An enterprise ("Armaggedon ":what a well-chosen name!) which was supposed to hire long-lasting unemployed persons ,has just been relocated in a French region (which means losing your past, your friends , in a nutshell, your roots)
Living on the RSA (minimum payment given to those who are not entitled to the unemployment benefit),at odds with an aggressive mayoress flanked by her "bodyguards", two cops nicknamed Tic and Tac (from Disney's squirrels Chip and Dale),these underdogs take a rebel stand against the powers that be : they decide to convert the mine site into an amusement park .It's their "full monthly", their "calendar girls ", even though they don't strip .As their admirable motto -probably inspired by Saint-Exupéry's "le petit prince" - is :"the most beautiful resources are inside us" says , let's stand together ,hope for the best and damn with the authoritarian mayoress and the brilliant lawyer who wants to steal my children .
With a low budget ,in a 80 min movie, Mathias Meklus achieves the incredible feat of introducing a dozen of characters ,in the grand tradition of the glorious cinema de papa : there's Bernadette (a sensational Marianne Garcia ) ,lost in the training scheme for the unemployed to help them find work and in the bar-codes , accompanied with her mentally-retarded son , there's the old miner (played by wonderful Rufus ) who feels nostalgic and who never forgave one of his colleagues for having betrayed his social class (he became an engineer ), there's the local dealer, there's the old mom (the always reliable Helene Vincent ) who suffers from Alzheimer's disease and who carries with her everywhere she goes her husband's ashes in a cocoa powder box .

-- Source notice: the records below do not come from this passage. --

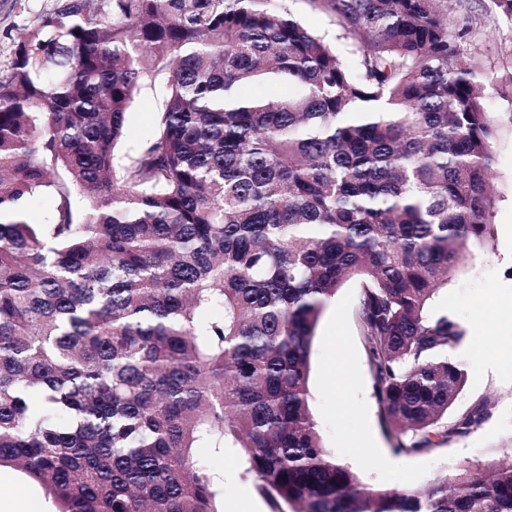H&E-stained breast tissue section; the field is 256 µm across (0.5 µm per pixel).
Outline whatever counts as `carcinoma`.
<instances>
[{"instance_id":"cac0c4a2","label":"carcinoma","mask_w":512,"mask_h":512,"mask_svg":"<svg viewBox=\"0 0 512 512\" xmlns=\"http://www.w3.org/2000/svg\"><path fill=\"white\" fill-rule=\"evenodd\" d=\"M445 2L311 0L353 68L288 0H66L19 39L0 80V466L59 512H222L196 448L240 449L272 512H512V461L369 488L309 408L319 320L354 280L395 453L491 416L484 399L443 422L466 330L429 312L491 245L500 121ZM159 75L156 131L117 171ZM42 193L52 218L30 224ZM165 87L160 81L146 82L139 95L127 111V123L133 137L120 144L115 149L116 163H122L125 154L131 148H136L149 140L153 135L162 112L165 101Z\"/></svg>"}]
</instances>
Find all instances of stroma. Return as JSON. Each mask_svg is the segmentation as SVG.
I'll list each match as a JSON object with an SVG mask.
<instances>
[{"instance_id": "obj_1", "label": "stroma", "mask_w": 512, "mask_h": 512, "mask_svg": "<svg viewBox=\"0 0 512 512\" xmlns=\"http://www.w3.org/2000/svg\"><path fill=\"white\" fill-rule=\"evenodd\" d=\"M63 3L0 0V78L10 70L19 38ZM450 20L473 27L470 49L487 72L489 110L512 112V24L501 18L491 0H454ZM165 95L163 83H145L127 111L133 136L116 147V160L153 135ZM494 154V240L488 248L470 251L429 306L431 313L453 317L466 330L462 342L448 352L466 372L450 412L456 415L481 400L492 401V415L481 429L420 455L394 453L395 439L381 420L371 366L352 317L359 294L356 282L337 292L319 321L311 349L310 409L324 447L369 487L422 490L436 476L503 457L512 444V331L503 326L512 318V277L507 274L512 268V122L502 121ZM196 454L223 477L224 501L236 512H270L236 449L217 454L200 448Z\"/></svg>"}]
</instances>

And there's the central character Arnault (Arnaud Ducret): if it were not for his mother -with-the-ashes in tug, it would be the most hackneyed cliché : the divorced man whose wife married again: the spouse, a lawyer luring his stepsons with his dough; but in the end, the screenwriters turn the loser a winner .
Because it's David vs Goliath :even though the amusement park is more DIY than the sophisticated attractions of Disney's parks ,with full-price tickets for the wealthy and reduced -priced ones for the poor, it's really a revolution in miniature .

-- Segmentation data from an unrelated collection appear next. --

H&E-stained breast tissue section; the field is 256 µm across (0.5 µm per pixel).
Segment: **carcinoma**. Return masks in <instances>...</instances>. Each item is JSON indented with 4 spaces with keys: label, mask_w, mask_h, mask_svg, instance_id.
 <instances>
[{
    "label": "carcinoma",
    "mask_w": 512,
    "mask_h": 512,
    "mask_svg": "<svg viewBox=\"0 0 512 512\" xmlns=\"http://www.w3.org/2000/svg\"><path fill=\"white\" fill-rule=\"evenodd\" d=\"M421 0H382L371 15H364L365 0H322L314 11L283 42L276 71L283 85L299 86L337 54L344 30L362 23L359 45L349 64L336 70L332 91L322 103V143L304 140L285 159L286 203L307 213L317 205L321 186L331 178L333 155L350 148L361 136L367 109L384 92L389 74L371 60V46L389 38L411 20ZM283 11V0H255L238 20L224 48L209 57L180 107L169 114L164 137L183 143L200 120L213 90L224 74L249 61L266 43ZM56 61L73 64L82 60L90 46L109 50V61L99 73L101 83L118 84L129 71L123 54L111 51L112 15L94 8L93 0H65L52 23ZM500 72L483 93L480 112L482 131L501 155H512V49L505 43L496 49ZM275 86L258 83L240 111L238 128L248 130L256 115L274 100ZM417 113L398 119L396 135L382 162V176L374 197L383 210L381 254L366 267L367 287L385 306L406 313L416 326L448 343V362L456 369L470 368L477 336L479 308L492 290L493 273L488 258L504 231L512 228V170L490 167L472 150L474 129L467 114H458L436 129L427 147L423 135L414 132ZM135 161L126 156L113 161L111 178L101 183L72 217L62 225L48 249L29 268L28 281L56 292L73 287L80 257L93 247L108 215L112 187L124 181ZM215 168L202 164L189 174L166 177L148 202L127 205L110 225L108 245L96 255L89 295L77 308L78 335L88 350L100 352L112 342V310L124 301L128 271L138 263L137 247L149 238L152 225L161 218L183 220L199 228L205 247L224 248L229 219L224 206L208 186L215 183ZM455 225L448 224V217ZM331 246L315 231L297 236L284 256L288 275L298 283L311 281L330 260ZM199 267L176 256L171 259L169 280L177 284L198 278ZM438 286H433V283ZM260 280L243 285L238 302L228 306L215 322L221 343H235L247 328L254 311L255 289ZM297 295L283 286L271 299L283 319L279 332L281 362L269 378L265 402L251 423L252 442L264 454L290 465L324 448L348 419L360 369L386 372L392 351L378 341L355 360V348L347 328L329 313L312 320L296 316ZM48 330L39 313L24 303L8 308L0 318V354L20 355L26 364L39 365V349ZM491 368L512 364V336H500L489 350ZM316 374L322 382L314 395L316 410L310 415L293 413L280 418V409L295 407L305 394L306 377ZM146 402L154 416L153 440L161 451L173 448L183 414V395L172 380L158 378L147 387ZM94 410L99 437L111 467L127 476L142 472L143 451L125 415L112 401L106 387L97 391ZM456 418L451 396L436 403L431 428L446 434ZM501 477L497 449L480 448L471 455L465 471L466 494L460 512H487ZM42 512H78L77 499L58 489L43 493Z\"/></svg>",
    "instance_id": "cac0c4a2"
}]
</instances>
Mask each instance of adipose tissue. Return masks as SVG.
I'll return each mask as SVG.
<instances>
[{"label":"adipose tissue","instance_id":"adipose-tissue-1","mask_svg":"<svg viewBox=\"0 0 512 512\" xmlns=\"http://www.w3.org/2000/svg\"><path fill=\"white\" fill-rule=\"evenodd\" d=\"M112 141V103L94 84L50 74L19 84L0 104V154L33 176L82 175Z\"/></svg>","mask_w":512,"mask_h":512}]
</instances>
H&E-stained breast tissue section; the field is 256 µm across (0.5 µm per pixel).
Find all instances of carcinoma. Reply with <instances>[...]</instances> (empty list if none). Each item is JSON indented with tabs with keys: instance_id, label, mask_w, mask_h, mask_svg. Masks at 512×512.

And on the French feel-good scene where the songs in English are heard every fifteen minutes, make way for the old French tunes (including the moving Guichard /Ferrat's "mon vieux ", which brings back sweet memories to the mentally-ill mom!) Bravo!
Unfairly overlooked, despised by the intellectual TV magazines , "mine de rien" walks a fine line between comedy and drama and wins us over.